Senator Norm Coleman often runs afoul of conservatives as a moderate Minnesotan, but today he’s proving why he makes such an intelligent ally. Coleman plans to introduce legislation to expand oil and nuclear energy production in the US. In a message sent out to Minnesota bloggers this morning, his campaign elaborates on Coleman’s plan:

Yesterday Senator Coleman delivered a speech on the floor of the Senate where he outlined his new, comprehensive energy bill that aims to bring energy prices down. Notably, this legislation includes increased domestic drilling, more nuclear energy, clean coal technology and an increased use of renewable fuels.

I know that several of you are interested in both increasing domestic oil production and investing in more nuclear energy, so below you will find information on how Senator Coleman’s legislation would help in these areas.

Increased Domestic Drilling

With an estimated 2.8 million barrels of oil and 12 trillion cubic feet of natural gas sitting under the Outer Continental Shelf, Senator Coleman feels it is essential that we tap this unused resource. As a way to lower oil prices. Unlike Democrats like Al Franken, Senator Coleman knows that with an ever-increasing demand for oil, the only way to see a decrease in the price-per-barrel is to increase the supply. This has the potential to offset foreign oil imports by as much as $145 billion dollars. This bill would give governors of affected coastal states a say in the matter and would allow them to negotiate deals that are in the best interests of their citizens.

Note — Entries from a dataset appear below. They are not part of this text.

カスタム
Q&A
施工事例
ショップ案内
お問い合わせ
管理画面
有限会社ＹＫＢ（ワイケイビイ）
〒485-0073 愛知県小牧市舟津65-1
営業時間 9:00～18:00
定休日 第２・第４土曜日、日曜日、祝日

Investing In More Nuclear Energy

As Senator Coleman is fond of saying, “the French are not braver than we are” when it comes to investing in nuclear. Senator Coleman’s legislation would implement a tax credit and loan guarantee system for nuclear production as well as training for an expanded nuclear workforce. And, he has been a strong advocate for lifting Minnesota’s moratorium on expanding nuclear power.

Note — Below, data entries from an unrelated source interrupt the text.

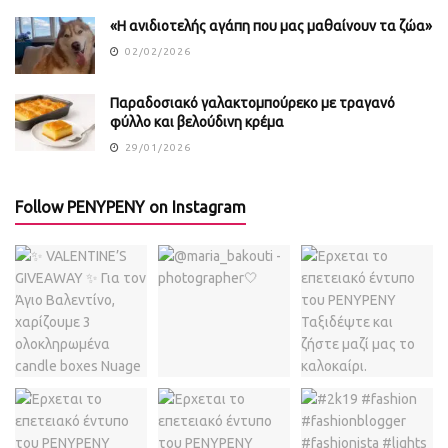
«Η ανιδιοτελής αγάπη που μας μαθαίνουν τα ζώα»
02/02/2026
Παραδοσιακό γαλακτομπούρεκο με τραγανό
φύλλο και βελούδινη κρέμα
29/01/2026
Follow PENYPENY on Instagram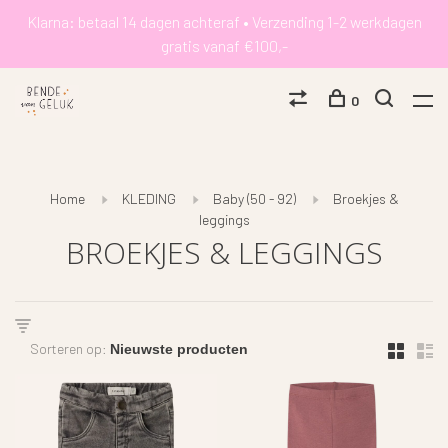
Klarna: betaal 14 dagen achteraf • Verzending 1-2 werkdagen
gratis vanaf €100,-
0
Home
KLEDING
Baby (50 - 92)
Broekjes &
leggings
BROEKJES & LEGGINGS
Sorteren op:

If passed, this legislation would go a long to help bring energy prices down and go a long way in securing our energy independence.

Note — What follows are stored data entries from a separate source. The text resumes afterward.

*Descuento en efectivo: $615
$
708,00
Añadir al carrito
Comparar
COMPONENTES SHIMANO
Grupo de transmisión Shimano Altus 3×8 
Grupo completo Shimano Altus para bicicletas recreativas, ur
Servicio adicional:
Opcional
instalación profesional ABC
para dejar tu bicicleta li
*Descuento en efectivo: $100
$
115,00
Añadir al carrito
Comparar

We will, of course, need to see the details. Of special interest is how willing Coleman will be to opening up federal lands for exploration and drilling. He has opposed ANWR drilling in the past, and he probably will continue to do so, but if we can get enough production from continental resources, ANWR could wait for another debate later down the road.

Coleman has apparently understood the opportunity that this energy crisis has provided to both parties to finally establish a rational plan to secure the energy necessary for our standard of living. Using nuclear, coal, and oil resources within our own borders, we can alleviate the supply problems we currently face within a few years — and action along these lines might prompt current production to rise in an attempt to dissuade us from becoming more independent, resulting in price declines in the near term. Using our own resources will put less money in the pockets of those who fund terrorism against American and Western interests and therefore make the nation more secure.

Norm Coleman may not be as conservative as some would like, but he is a pragmatist. If he delivers on this effort, he will have shown his worth to the GOP once again. Hopefully, he can convince members of both parties to participate in a sensible and long-overdue approach to energy policy — and maybe get John McCain to explicitly back this effort.